==== Data to examine ====

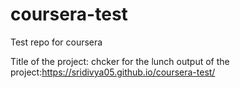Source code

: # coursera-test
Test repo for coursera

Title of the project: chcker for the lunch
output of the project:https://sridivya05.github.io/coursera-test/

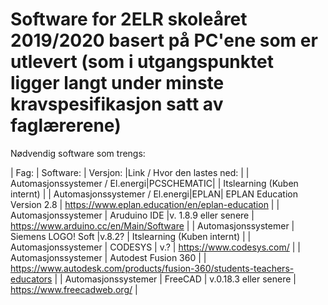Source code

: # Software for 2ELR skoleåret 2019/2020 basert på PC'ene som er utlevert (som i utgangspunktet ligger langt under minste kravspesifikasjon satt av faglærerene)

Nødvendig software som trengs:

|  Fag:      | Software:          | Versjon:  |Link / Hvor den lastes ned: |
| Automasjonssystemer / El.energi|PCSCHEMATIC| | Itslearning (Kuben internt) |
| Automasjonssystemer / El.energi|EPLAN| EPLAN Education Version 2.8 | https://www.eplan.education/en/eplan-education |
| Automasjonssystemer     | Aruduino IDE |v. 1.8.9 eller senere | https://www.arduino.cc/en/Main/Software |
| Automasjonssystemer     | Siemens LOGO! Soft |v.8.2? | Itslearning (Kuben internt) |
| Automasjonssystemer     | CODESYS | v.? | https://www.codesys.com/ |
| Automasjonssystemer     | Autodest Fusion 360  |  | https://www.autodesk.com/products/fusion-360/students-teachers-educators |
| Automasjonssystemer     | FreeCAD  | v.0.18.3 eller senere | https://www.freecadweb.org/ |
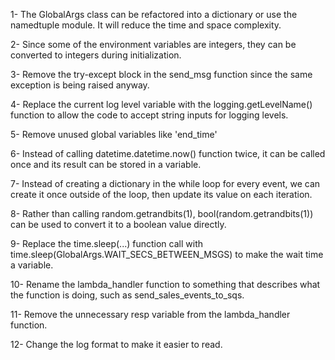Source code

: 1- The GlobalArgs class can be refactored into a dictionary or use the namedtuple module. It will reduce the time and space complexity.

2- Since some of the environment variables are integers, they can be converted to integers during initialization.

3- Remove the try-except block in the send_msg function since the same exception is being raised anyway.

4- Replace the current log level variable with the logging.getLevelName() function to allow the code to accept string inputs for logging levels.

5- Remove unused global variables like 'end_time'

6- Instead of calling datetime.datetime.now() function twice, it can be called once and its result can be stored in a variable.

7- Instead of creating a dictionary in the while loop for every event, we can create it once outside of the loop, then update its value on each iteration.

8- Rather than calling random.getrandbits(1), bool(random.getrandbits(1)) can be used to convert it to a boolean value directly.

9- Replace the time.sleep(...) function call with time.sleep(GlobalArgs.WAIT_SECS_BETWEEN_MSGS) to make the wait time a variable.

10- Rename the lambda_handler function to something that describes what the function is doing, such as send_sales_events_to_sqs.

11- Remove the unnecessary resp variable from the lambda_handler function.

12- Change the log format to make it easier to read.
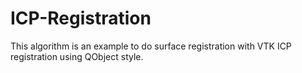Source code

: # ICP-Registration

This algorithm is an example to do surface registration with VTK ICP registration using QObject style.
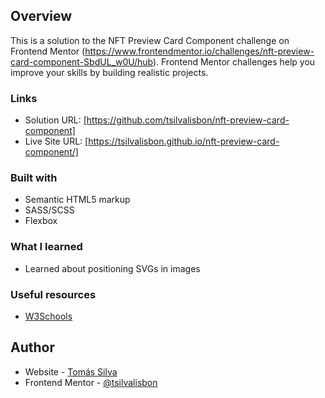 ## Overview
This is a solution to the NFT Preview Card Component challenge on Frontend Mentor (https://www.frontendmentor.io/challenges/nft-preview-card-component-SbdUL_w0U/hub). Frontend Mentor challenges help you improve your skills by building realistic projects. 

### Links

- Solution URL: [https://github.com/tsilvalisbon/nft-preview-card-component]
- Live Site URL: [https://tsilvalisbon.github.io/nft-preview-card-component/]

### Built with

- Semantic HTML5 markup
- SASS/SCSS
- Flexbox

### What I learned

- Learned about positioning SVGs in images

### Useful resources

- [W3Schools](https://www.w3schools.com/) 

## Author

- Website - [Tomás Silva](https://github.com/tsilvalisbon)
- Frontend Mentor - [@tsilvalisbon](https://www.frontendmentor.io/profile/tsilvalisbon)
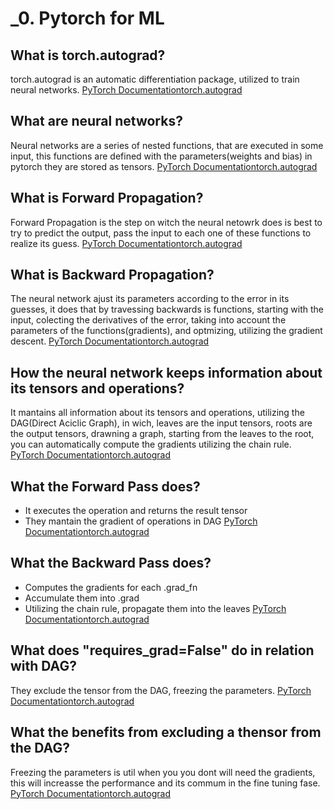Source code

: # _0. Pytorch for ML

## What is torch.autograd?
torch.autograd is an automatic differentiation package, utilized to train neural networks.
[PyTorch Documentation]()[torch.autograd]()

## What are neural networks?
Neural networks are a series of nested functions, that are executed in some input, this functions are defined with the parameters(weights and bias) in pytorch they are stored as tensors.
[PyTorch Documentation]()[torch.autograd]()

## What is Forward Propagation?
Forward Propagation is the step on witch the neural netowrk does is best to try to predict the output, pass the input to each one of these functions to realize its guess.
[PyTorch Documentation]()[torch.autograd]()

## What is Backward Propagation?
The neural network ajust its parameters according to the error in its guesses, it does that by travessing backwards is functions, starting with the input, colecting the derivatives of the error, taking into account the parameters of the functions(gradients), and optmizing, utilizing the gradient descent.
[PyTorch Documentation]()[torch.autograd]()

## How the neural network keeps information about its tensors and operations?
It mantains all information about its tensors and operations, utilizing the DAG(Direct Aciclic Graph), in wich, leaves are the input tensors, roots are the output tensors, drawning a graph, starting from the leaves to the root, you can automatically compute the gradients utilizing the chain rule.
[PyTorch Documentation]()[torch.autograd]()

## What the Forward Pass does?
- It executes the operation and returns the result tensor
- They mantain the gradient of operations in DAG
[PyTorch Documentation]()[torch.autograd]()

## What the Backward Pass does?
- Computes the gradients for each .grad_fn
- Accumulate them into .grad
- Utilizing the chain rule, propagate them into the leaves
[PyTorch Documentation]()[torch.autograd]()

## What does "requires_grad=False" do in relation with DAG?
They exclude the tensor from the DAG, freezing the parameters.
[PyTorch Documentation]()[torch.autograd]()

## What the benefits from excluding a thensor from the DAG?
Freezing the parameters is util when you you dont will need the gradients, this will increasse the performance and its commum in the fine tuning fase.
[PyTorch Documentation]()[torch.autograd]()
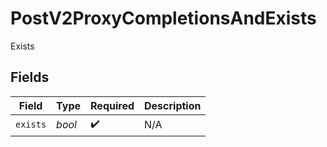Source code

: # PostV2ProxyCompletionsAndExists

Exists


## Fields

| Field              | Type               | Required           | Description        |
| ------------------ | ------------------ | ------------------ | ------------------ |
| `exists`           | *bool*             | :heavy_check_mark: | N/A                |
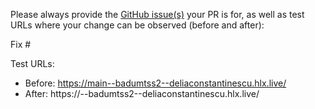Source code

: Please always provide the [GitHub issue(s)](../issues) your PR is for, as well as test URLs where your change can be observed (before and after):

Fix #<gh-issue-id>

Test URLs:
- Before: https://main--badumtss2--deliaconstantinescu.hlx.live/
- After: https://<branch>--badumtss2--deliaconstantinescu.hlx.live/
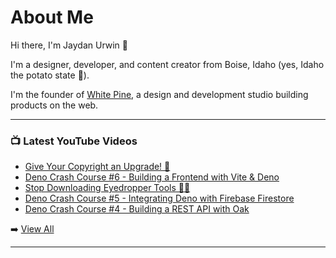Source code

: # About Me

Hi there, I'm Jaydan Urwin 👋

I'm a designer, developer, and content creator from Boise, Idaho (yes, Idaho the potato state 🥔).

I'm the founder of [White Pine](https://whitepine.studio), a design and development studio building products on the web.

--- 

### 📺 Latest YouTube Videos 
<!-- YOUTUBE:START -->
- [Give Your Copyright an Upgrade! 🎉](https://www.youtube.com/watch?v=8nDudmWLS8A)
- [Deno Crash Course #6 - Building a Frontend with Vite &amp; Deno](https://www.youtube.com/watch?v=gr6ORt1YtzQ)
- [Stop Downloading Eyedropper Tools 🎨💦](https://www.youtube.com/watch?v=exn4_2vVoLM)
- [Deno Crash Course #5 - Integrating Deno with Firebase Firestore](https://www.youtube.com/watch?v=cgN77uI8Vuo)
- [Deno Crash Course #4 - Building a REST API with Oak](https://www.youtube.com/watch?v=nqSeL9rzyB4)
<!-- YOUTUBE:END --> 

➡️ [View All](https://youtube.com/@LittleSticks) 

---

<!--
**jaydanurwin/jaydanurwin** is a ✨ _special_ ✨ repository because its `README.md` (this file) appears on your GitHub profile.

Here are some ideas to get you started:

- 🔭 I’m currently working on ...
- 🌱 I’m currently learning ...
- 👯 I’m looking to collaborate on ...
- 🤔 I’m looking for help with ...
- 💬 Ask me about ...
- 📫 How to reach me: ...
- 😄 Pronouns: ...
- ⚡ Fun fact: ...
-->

====

■ **Instruction**: Look above for the line with "- [Deno Crash Course #4" and the line with "- 🔭 I’m currently working on ...". Retype those two lines and every line between them exactly, adding nothing.

■ **Task answer**:
- [Deno Crash Course #4 - Building a REST API with Oak](https://www.youtube.com/watch?v=nqSeL9rzyB4)
<!-- YOUTUBE:END --> 

➡️ [View All](https://youtube.com/@LittleSticks) 

---

<!--
**jaydanurwin/jaydanurwin** is a ✨ _special_ ✨ repository because its `README.md` (this file) appears on your GitHub profile.

Here are some ideas to get you started:

- 🔭 I’m currently working on ...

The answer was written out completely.